- _Exercise goal_:
Reproduce the data below, swapping every instance of "collector number" for "field number" and leaving all other text unchanged.

- _Recorded data_:
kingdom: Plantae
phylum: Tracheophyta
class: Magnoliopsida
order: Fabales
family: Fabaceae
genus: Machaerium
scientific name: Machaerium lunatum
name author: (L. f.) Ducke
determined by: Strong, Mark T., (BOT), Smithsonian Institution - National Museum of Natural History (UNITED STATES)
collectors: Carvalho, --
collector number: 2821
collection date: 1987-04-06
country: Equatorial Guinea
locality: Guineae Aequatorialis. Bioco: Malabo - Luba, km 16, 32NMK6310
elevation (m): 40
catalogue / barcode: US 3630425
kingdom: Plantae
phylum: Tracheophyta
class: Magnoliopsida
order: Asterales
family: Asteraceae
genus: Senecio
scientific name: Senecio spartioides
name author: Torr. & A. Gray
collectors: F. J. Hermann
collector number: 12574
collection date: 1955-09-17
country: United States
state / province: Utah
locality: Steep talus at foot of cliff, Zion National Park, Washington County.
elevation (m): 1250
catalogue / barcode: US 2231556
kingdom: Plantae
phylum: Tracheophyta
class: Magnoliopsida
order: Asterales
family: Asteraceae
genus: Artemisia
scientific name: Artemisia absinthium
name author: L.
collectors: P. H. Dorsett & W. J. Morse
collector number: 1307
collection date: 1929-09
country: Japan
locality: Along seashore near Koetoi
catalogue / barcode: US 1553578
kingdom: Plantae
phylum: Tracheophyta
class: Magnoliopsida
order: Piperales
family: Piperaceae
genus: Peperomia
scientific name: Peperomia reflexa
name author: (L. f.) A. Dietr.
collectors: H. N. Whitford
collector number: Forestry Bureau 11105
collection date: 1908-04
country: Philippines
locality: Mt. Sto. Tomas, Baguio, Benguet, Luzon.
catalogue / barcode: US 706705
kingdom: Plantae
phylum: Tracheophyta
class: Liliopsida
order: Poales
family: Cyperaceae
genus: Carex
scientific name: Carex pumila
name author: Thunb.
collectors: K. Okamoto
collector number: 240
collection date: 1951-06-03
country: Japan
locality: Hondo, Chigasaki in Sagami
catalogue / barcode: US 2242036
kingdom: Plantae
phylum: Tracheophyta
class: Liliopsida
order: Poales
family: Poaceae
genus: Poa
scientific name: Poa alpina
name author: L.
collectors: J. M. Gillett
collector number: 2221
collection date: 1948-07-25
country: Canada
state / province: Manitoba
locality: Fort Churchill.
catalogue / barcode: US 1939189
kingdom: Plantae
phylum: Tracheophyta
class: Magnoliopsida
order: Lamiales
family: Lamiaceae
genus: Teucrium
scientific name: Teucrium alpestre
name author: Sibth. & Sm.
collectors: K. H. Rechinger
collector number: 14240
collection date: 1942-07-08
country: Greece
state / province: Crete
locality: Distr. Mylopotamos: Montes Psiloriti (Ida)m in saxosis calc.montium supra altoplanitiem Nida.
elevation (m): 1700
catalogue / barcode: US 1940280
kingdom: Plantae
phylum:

- _Task result_:
kingdom: Plantae
phylum: Tracheophyta
class: Magnoliopsida
order: Fabales
family: Fabaceae
genus: Machaerium
scientific name: Machaerium lunatum
name author: (L. f.) Ducke
determined by: Strong, Mark T., (BOT), Smithsonian Institution - National Museum of Natural History (UNITED STATES)
collectors: Carvalho, --
field number: 2821
collection date: 1987-04-06
country: Equatorial Guinea
locality: Guineae Aequatorialis. Bioco: Malabo - Luba, km 16, 32NMK6310
elevation (m): 40
catalogue / barcode: US 3630425
kingdom: Plantae
phylum: Tracheophyta
class: Magnoliopsida
order: Asterales
family: Asteraceae
genus: Senecio
scientific name: Senecio spartioides
name author: Torr. & A. Gray
collectors: F. J. Hermann
field number: 12574
collection date: 1955-09-17
country: United States
state / province: Utah
locality: Steep talus at foot of cliff, Zion National Park, Washington County.
elevation (m): 1250
catalogue / barcode: US 2231556
kingdom: Plantae
phylum: Tracheophyta
class: Magnoliopsida
order: Asterales
family: Asteraceae
genus: Artemisia
scientific name: Artemisia absinthium
name author: L.
collectors: P. H. Dorsett & W. J. Morse
field number: 1307
collection date: 1929-09
country: Japan
locality: Along seashore near Koetoi
catalogue / barcode: US 1553578
kingdom: Plantae
phylum: Tracheophyta
class: Magnoliopsida
order: Piperales
family: Piperaceae
genus: Peperomia
scientific name: Peperomia reflexa
name author: (L. f.) A. Dietr.
collectors: H. N. Whitford
field number: Forestry Bureau 11105
collection date: 1908-04
country: Philippines
locality: Mt. Sto. Tomas, Baguio, Benguet, Luzon.
catalogue / barcode: US 706705
kingdom: Plantae
phylum: Tracheophyta
class: Liliopsida
order: Poales
family: Cyperaceae
genus: Carex
scientific name: Carex pumila
name author: Thunb.
collectors: K. Okamoto
field number: 240
collection date: 1951-06-03
country: Japan
locality: Hondo, Chigasaki in Sagami
catalogue / barcode: US 2242036
kingdom: Plantae
phylum: Tracheophyta
class: Liliopsida
order: Poales
family: Poaceae
genus: Poa
scientific name: Poa alpina
name author: L.
collectors: J. M. Gillett
field number: 2221
collection date: 1948-07-25
country: Canada
state / province: Manitoba
locality: Fort Churchill.
catalogue / barcode: US 1939189
kingdom: Plantae
phylum: Tracheophyta
class: Magnoliopsida
order: Lamiales
family: Lamiaceae
genus: Teucrium
scientific name: Teucrium alpestre
name author: Sibth. & Sm.
collectors: K. H. Rechinger
field number: 14240
collection date: 1942-07-08
country: Greece
state / province: Crete
locality: Distr. Mylopotamos: Montes Psiloriti (Ida)m in saxosis calc.montium supra altoplanitiem Nida.
elevation (m): 1700
catalogue / barcode: US 1940280
kingdom: Plantae
phylum:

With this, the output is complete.